◆ Exercise
Transcribe exactly the lines below that begin at the line with "2026/08/05 22:37" and stop after the line with "permet de mieux se", leaving out every picture.

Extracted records
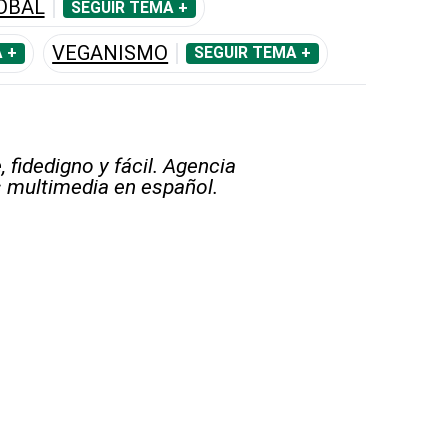
OBAL
SEGUIR TEMA +
VEGANISMO
 +
SEGUIR TEMA +
 fidedigno y fácil. Agencia
s multimedia en español.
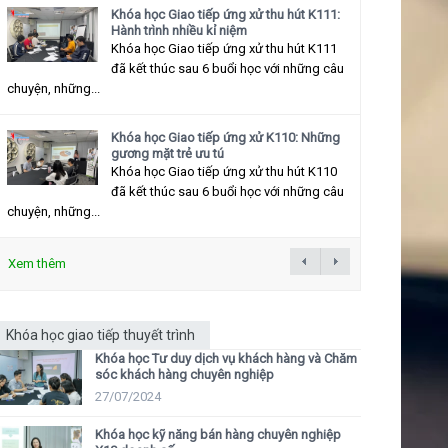
Khóa học Giao tiếp ứng xử thu hút K111:
Hành trình nhiều kỉ niệm
Khóa học Giao tiếp ứng xử thu hút K111
đã kết thúc sau 6 buổi học với những câu
chuyện, những...
Khóa học Giao tiếp ứng xử K110: Những
gương mặt trẻ ưu tú
Khóa học Giao tiếp ứng xử thu hút K110
đã kết thúc sau 6 buổi học với những câu
chuyện, những...
Xem thêm
Khóa học giao tiếp thuyết trình
Khóa học Tư duy dịch vụ khách hàng và Chăm
sóc khách hàng chuyên nghiệp
27/07/2024
Khóa học kỹ năng bán hàng chuyên nghiệp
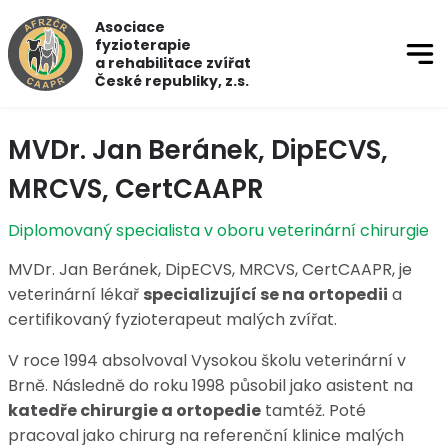
Asociace
fyzioterapie
a rehabilitace zvířat
České republiky, z.s.
MVDr. Jan Beránek, DipECVS,
MRCVS, CertCAAPR
Diplomovaný specialista v oboru veterinární chirurgie
MVDr. Jan Beránek, DipECVS, MRCVS, CertCAAPR, je
veterinární lékař
specializující se na ortopedii
a
certifikovaný fyzioterapeut malých zvířat.
V roce 1994 absolvoval Vysokou školu veterinární v
Brně. Následně do roku 1998 působil jako asistent na
katedře chirurgie a ortopedie
tamtéž. Poté
pracoval jako chirurg na referenční klinice malých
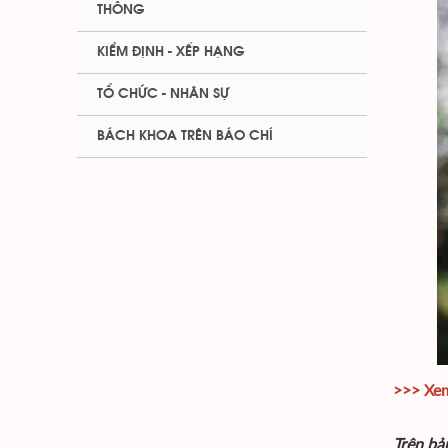
THÔNG
KIỂM ĐỊNH - XẾP HẠNG
TỔ CHỨC - NHÂN SỰ
BÁCH KHOA TRÊN BÁO CHÍ
>>> Xem
Trên bả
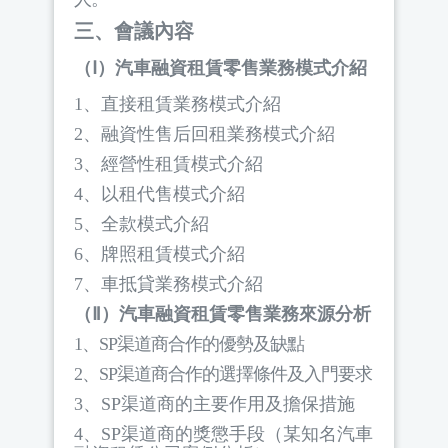
三、會議內容
（Ⅰ）汽車融資租賃零售業務模式介紹
1
、直接租賃業務模式介紹
2
、融資性售后回租業務模式介紹
3
、經營性租賃模式介紹
4
、以租代售模式介紹
5
、全款模式介紹
6
、牌照租賃模式介紹
7
、車抵貸業務模式介紹
（Ⅱ）汽車融資租賃零售業務來源分析
1
、
SP
渠道商合作的優勢及缺點
2
、
SP
渠道商合作的選擇條件及入門要求
3
、
SP
渠道商的主要作用及擔保措施
4
、
SP
渠道商的獎懲手段（某知名汽車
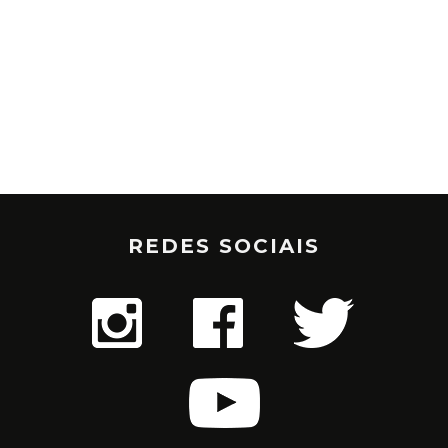
REDES SOCIAIS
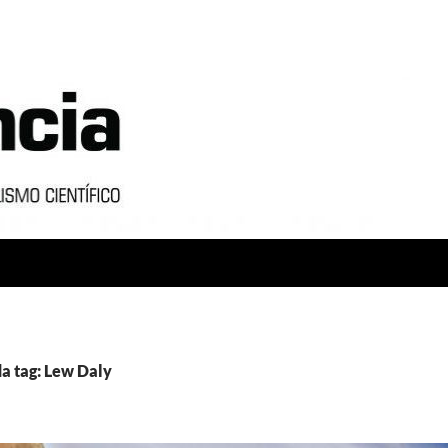
a tag: Lew Daly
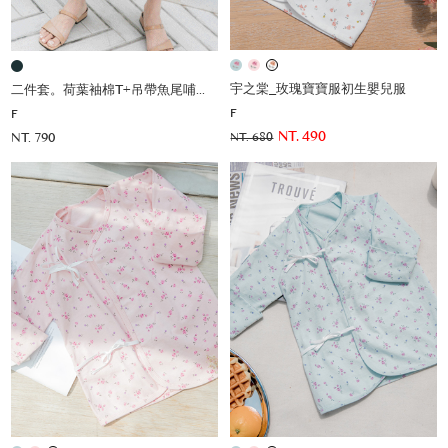
宇之棠_玫瑰寶寶服初生嬰兒服
二件套。荷葉袖棉T+吊帶魚尾哺乳洋(薄彈)
F
F
NT. 490
NT. 790
NT. 680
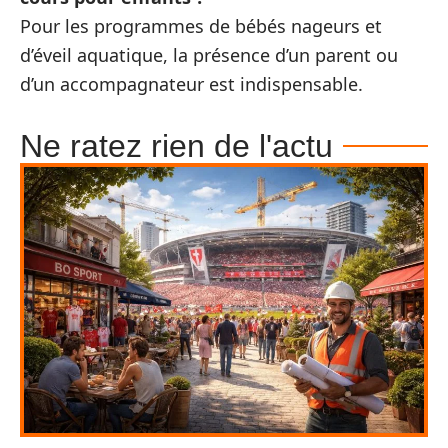
Pour les programmes de bébés nageurs et
d’éveil aquatique, la présence d’un parent ou
d’un accompagnateur est indispensable.
Ne ratez rien de l'actu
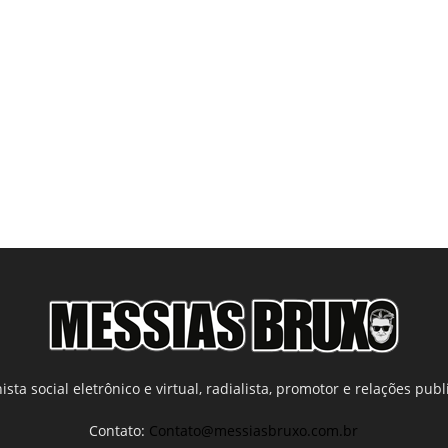
ista social eletrônico e virtual, radialista, promotor e relações publi
Contato:
Contato@messiasbruxo.com.br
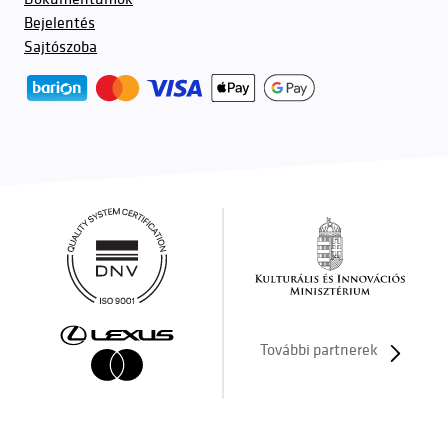
Bejelentés
Sajtószoba
További partnerek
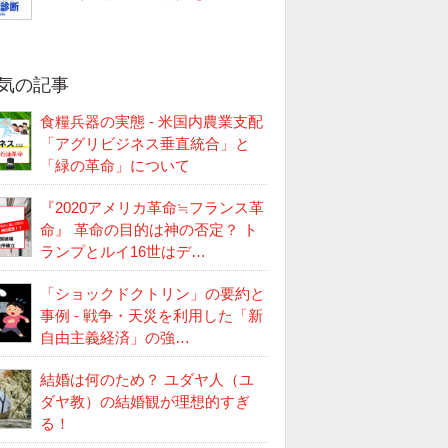
気の記事
食糧兵器の実態 - 米国内農業支配
「アグリビジネス垂直統合」と
「緑の革命」について
『2020アメリカ革命≒フランス革
命』 革命の目的は神の否定？ ト
ランプとルイ16世はデ…
「ショックドクトリン」の要約と
事例 - 戦争・天災を利用した「新
自由主義経済」の強…
結婚は何のため？ ユダヤ人（ユ
ダヤ教）の結婚観が理想的すぎ
る！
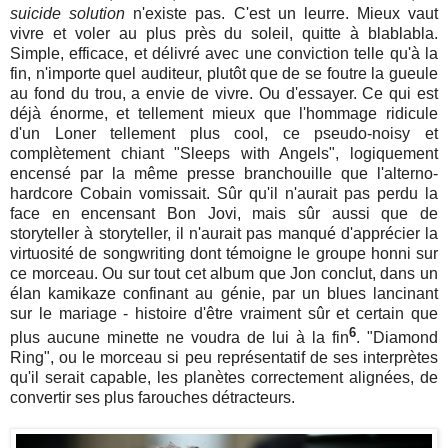
suicide solution
n'existe pas. C'est un leurre. Mieux vaut
vivre et voler au plus près du soleil, quitte à blablabla.
Simple, efficace, et délivré avec une conviction telle qu'à la
fin, n'importe quel auditeur, plutôt que de se foutre la gueule
au fond du trou, a envie de vivre. Ou d'essayer. Ce qui est
déjà énorme, et tellement mieux que l'hommage ridicule
d'un Loner tellement plus cool, ce pseudo-noisy et
complètement chiant "Sleeps with Angels", logiquement
encensé par la même presse branchouille que l'alterno-
hardcore Cobain vomissait. Sûr qu'il n'aurait pas perdu la
face en encensant Bon Jovi, mais sûr aussi que de
storyteller à storyteller, il n'aurait pas manqué d'apprécier la
virtuosité de songwriting dont témoigne le groupe honni sur
ce morceau. Ou sur tout cet album que Jon conclut, dans un
élan kamikaze confinant au génie, par un blues lancinant
sur le mariage - histoire d'être vraiment sûr et certain que
6
plus aucune minette ne voudra de lui à la fin
. "Diamond
Ring", ou le morceau si peu représentatif de ses interprètes
qu'il serait capable, les planètes correctement alignées, de
convertir ses plus farouches détracteurs.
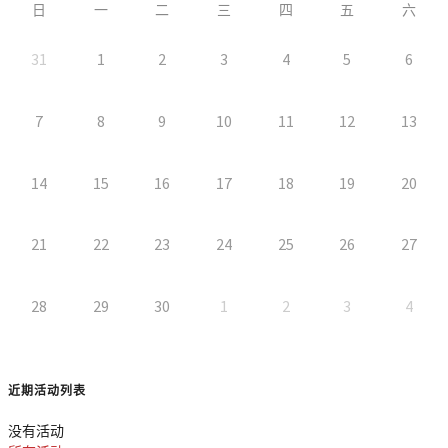
日
一
二
三
四
五
六
31
1
2
3
4
5
6
7
8
9
10
11
12
13
14
15
16
17
18
19
20
21
22
23
24
25
26
27
28
29
30
1
2
3
4
近期活动列表
没有活动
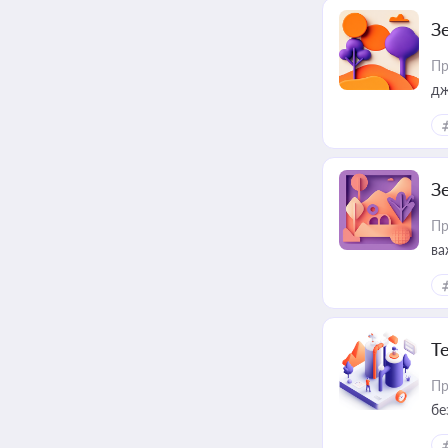
З
Пр
дж
З
Пр
ва
ре
Т
Пр
бе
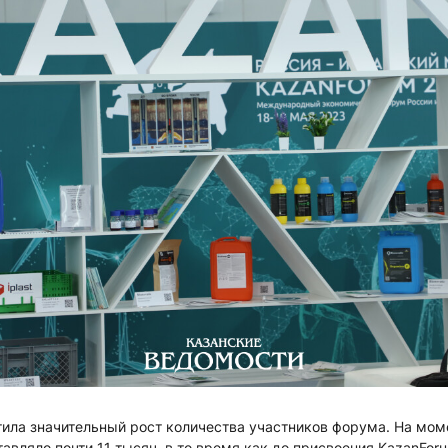
тила значительный рост количества участников форума. На мом
тавляло почти 11 тысяч, в то время как до присвоения KazanFo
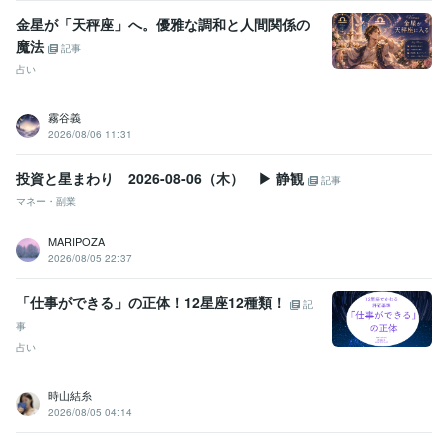
金星が「天秤座」へ。優雅な調和と人間関係の
魔法
記事
占い
霧谷義
2026/08/06 11:31
投資と星まわり 2026-08-06（木） ▶ 静観
記事
マネー・副業
MARIPOZA
2026/08/05 22:37
「仕事ができる」の正体！12星座12種類！
記
事
占い
時山結糸
2026/08/05 04:14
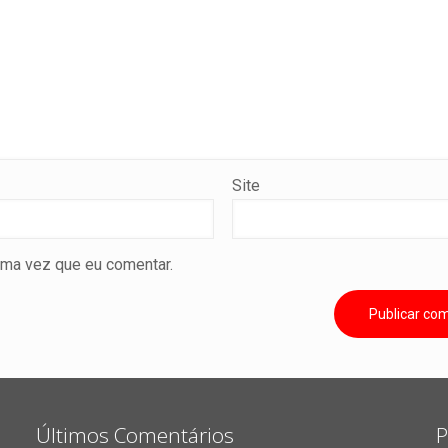
Site
ima vez que eu comentar.
Últimos Comentários
P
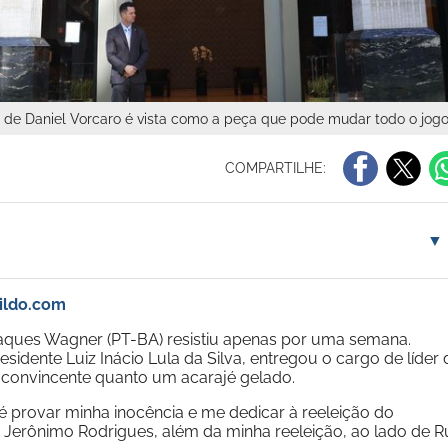
ção de Daniel Vorcaro é vista como a peça que pode mudar todo o jog
COMPARTILHE:
▼
mildo.com
Jaques Wagner (PT-BA) resistiu apenas por uma semana.
dente Luiz Inácio Lula da Silva, entregou o cargo de líder 
convincente quanto um acarajé gelado.
 provar minha inocência e me dedicar à reeleição do
, Jerônimo Rodrigues, além da minha reeleição, ao lado de R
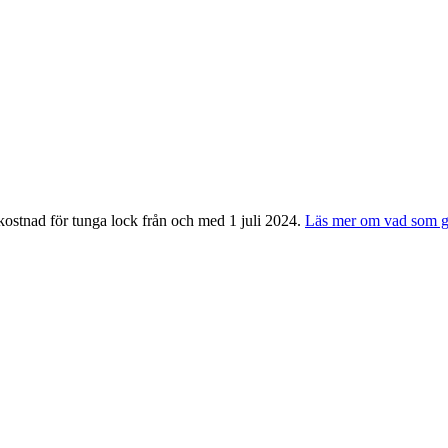
akostnad för tunga lock från och med 1 juli 2024.
Läs mer om vad som gä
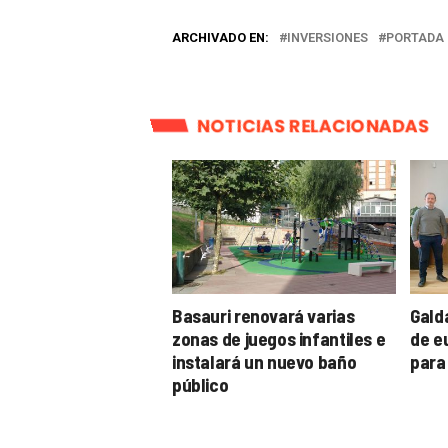
ARCHIVADO EN:
INVERSIONES
PORTADA
NOTICIAS RELACIONADAS
Basauri renovará varias
Gald
zonas de juegos infantiles e
de e
instalará un nuevo baño
para
público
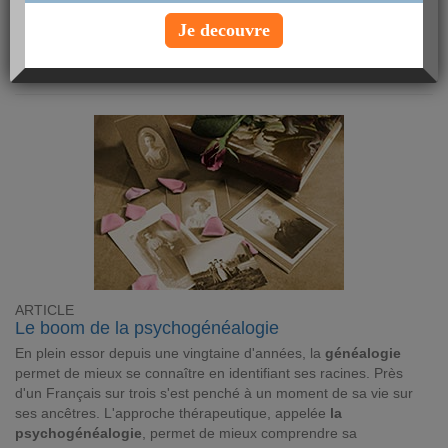
personnalité
, dont le fameux MBTI via un test psychotechnique.
Lire
Je decouvre
Article Minceur
ARTICLE
Le boom de la psychogénéalogie
En plein essor depuis une vingtaine d'années, la
généalogie
permet de mieux se connaître en identifiant ses racines. Près
d'un Français sur trois s'est penché à un moment de sa vie sur
ses ancêtres. L'approche thérapeutique, appelée
la
psychogénéalogie
, permet de mieux comprendre sa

◆ Problem solution
2026/08/05 22:37
「仕事ができる」の正体！12星座12種類！
記
事
占い
時山結糸
2026/08/05 04:14
Site
ima vez que eu comentar.
Últimos Comentários
P
ção de Daniel Vorcaro é vista como a peça que pode mudar todo o jog
COMPARTILHE:
▼
mildo.com
Jaques Wagner (PT-BA) resistiu apenas por uma semana.
dente Luiz Inácio Lula da Silva, entregou o cargo de líder 
convincente quanto um acarajé gelado.
 provar minha inocência e me dedicar à reeleição do
, Jerônimo Rodrigues, além da minha reeleição, ao lado de R
akostnad för tunga lock från och med 1 juli 2024.
Läs mer om vad som gä
ARCHIVADO EN:
INVERSIONES
PORTADA
NOTICIAS RELACIONADAS
Basauri renovará varias
Gald
zonas de juegos infantiles e
de e
instalará un nuevo baño
para
público
personnalité
, dont le fameux MBTI via un test psychotechnique.
Lire
Je decouvre
Article Minceur
ARTICLE
Le boom de la psychogénéalogie
En plein essor depuis une vingtaine d'années, la
généalogie
permet de mieux se connaître en identifiant ses racines. Près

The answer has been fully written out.